Hondula, who works with local governments in the Phoenix metro area, said cities throughout the heat belt face numerous barriers as they try to mitigate or adapt to their new normal. Bureaucracies are slow to innovate. Cost-sensitive developers are reluctant to take steps that could add to the price of new construction. But the biggest barrier, he believes, is “community inertia.”
He blames the chronic nature of heat and the fact that it is an everyday experience. “To some extent [people] accept that they’re going to have a decreased quality of life in some ways because of the heat,” he said. Weather forecasters deal with this constantly. “They issue a public heat warning and the response from many community members is, ‘Thanks. It’s hot.

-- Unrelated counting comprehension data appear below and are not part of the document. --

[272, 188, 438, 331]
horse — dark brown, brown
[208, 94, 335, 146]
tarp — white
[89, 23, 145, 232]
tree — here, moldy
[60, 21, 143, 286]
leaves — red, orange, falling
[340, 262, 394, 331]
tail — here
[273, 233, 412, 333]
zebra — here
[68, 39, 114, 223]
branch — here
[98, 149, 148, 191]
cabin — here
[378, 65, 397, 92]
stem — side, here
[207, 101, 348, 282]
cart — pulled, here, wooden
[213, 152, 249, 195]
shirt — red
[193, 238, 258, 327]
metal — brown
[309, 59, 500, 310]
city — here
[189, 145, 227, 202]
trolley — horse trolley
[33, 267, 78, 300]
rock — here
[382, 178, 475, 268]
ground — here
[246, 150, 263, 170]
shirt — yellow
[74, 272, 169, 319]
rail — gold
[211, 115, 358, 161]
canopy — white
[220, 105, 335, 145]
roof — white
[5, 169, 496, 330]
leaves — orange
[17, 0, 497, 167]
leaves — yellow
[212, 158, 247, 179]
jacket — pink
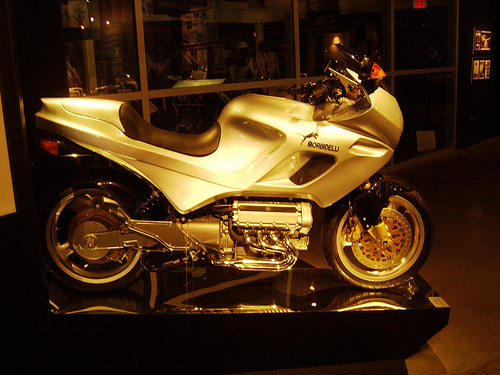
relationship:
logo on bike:
[307, 141, 339, 152] [32, 34, 436, 295]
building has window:
[1, 2, 499, 372] [139, 1, 296, 90]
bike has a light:
[32, 34, 436, 295] [43, 141, 61, 158]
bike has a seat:
[32, 34, 436, 295] [120, 102, 220, 156]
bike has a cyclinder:
[32, 34, 436, 295] [238, 225, 254, 232]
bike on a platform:
[32, 34, 436, 295] [43, 261, 449, 363]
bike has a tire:
[32, 34, 436, 295] [320, 175, 437, 289]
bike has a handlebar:
[32, 34, 436, 295] [306, 79, 344, 105]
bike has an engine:
[32, 34, 436, 295] [230, 202, 312, 236]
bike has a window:
[32, 34, 436, 295] [333, 42, 378, 90]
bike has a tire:
[32, 44, 434, 287] [320, 175, 437, 289]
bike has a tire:
[32, 34, 436, 295] [320, 190, 434, 290]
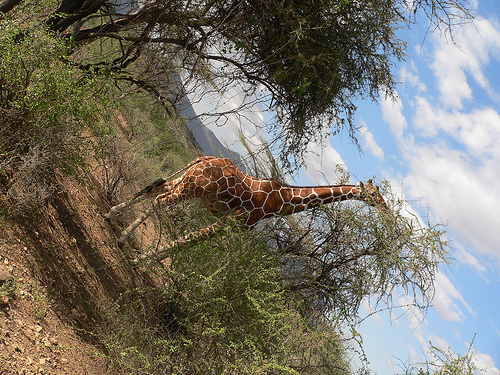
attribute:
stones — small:
[0, 240, 81, 340]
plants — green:
[223, 275, 321, 356]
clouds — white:
[377, 129, 487, 246]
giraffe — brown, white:
[139, 126, 413, 300]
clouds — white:
[361, 117, 464, 210]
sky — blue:
[378, 17, 490, 337]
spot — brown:
[262, 189, 282, 216]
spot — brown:
[213, 189, 236, 201]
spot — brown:
[280, 180, 296, 204]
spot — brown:
[212, 175, 231, 195]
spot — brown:
[314, 186, 332, 204]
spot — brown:
[265, 186, 283, 220]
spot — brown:
[247, 191, 271, 207]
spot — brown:
[340, 186, 353, 196]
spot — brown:
[191, 171, 209, 188]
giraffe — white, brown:
[109, 161, 402, 251]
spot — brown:
[275, 182, 294, 207]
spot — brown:
[217, 180, 227, 193]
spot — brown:
[176, 175, 192, 193]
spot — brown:
[247, 208, 263, 224]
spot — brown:
[220, 189, 231, 204]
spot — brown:
[303, 180, 332, 199]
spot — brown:
[302, 185, 316, 202]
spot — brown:
[289, 186, 301, 198]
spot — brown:
[262, 193, 282, 218]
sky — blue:
[164, 0, 491, 373]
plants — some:
[210, 223, 384, 371]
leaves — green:
[214, 266, 285, 354]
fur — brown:
[218, 174, 272, 223]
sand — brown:
[16, 214, 89, 362]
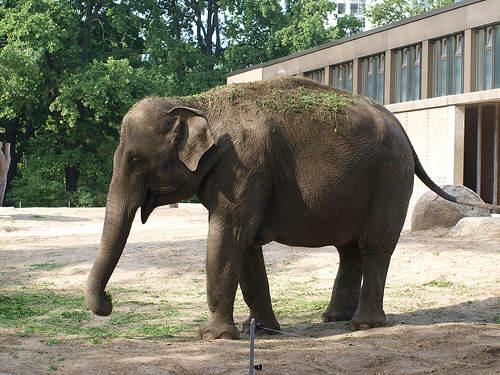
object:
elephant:
[85, 75, 499, 339]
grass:
[278, 81, 347, 129]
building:
[355, 0, 499, 110]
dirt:
[129, 270, 199, 366]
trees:
[31, 11, 178, 99]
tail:
[414, 156, 499, 226]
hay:
[112, 295, 115, 296]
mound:
[0, 324, 498, 367]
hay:
[273, 346, 305, 356]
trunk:
[88, 199, 137, 320]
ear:
[162, 105, 215, 172]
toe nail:
[201, 330, 211, 339]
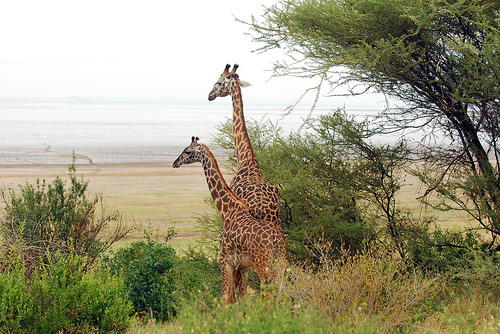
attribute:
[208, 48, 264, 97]
horns — tall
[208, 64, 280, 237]
giraffe — tall, short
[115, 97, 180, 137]
water — large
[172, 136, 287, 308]
giraffe — shorter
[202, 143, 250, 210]
mane — short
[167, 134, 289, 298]
giraffe — shorter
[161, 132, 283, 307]
animal — brown and white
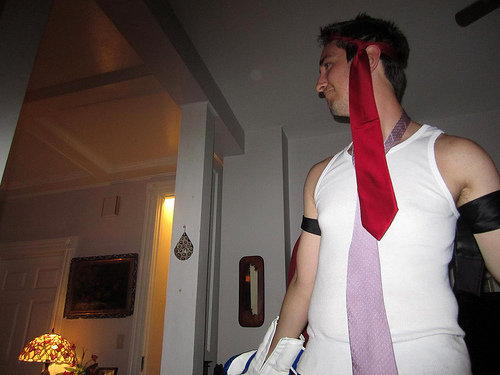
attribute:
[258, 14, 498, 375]
man — smiling, indoors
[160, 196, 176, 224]
light — on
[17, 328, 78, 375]
lamp — beautiful, mulitcolored, on, tiffany, yellow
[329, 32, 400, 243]
tie — lavender, red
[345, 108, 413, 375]
necktie — purple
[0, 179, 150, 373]
wall — white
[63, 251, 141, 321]
painting — wooden, black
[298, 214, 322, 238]
armband — black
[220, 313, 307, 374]
glove — untied, white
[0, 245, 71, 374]
door — white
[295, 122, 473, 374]
shirt — white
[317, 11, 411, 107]
hair — dark, short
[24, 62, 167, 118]
trim — white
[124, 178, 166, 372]
edge — white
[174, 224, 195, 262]
hanging — art, spotted, black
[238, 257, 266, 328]
object — brown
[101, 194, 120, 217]
square — white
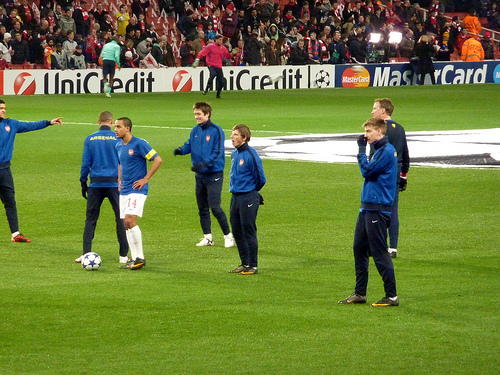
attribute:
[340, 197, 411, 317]
pants — blue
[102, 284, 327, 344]
lawn — pictured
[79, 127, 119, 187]
jacket — blue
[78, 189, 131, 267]
pants — black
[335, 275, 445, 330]
shoes — red 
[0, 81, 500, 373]
field — green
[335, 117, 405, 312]
player — soccer player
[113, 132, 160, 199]
shirt — blue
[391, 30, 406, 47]
light — on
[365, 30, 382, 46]
light — on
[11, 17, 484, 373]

I know.’ And if that is the reaction when we are proposing new interventions or new programs . . . that’s not a particularly good starting point.”
The greatest threats are faced by low-income people who struggle to afford air conditioning and often work outdoors.
“That’s something that a lot of us don’t appreciate: that a lot of U.S. households face energy challenges in paying their bills or having the wherewithal to have adequate heating and cooling,” the NRDC’s Knowlton said.
In the Chihuahuan Desert, El Paso remains somewhat protected by its 3,800-foot elevation. But even here, the climate has shifted dramatically. A century ago, the city averaged about six days a year when temperatures soared past 100. Since 2010, it has averaged almost 26 such days annually — and 44 days reached that mark this year.
Numbers like those are a central focus of Nicole Ferrini’s job as El Paso’s chief resilience officer, someone who is helping the city reshape its streetscapes and change how it operates to blunt the heat island effect.
Yet local government officials, like many of their counterparts elsewhere, have been reluctant to mandate changes.
“With the private sector, what we can do is start to incentivize them and say, you know, if you’re going to come in and do this type of a project in this footprint, we want to encourage you to build in this way,” Ferrini said.
Adapting takes many forms. Maria Kennedy, athletic director for the El Paso Independent School District, has a granddaughter who is a cross-country runner at one of the city’s high schools. “Throughout the summer, they were running at, like, 5 o’clock in the morning,” she said.
And football coaches like Hernandez concentrate on much more than drawing up and calling plays as they get their athletes ready.
“I emphasize hydration every single day. I write it on my notes every day when I talk to them,” he said. “I talk to them about the color of their urine: ‘If it’s dark, you’re already dehydrated.’ ”
Moore reported from El Paso and Davis-Young from Phoenix. Rob Kuznia in Los Angeles contributed to this report.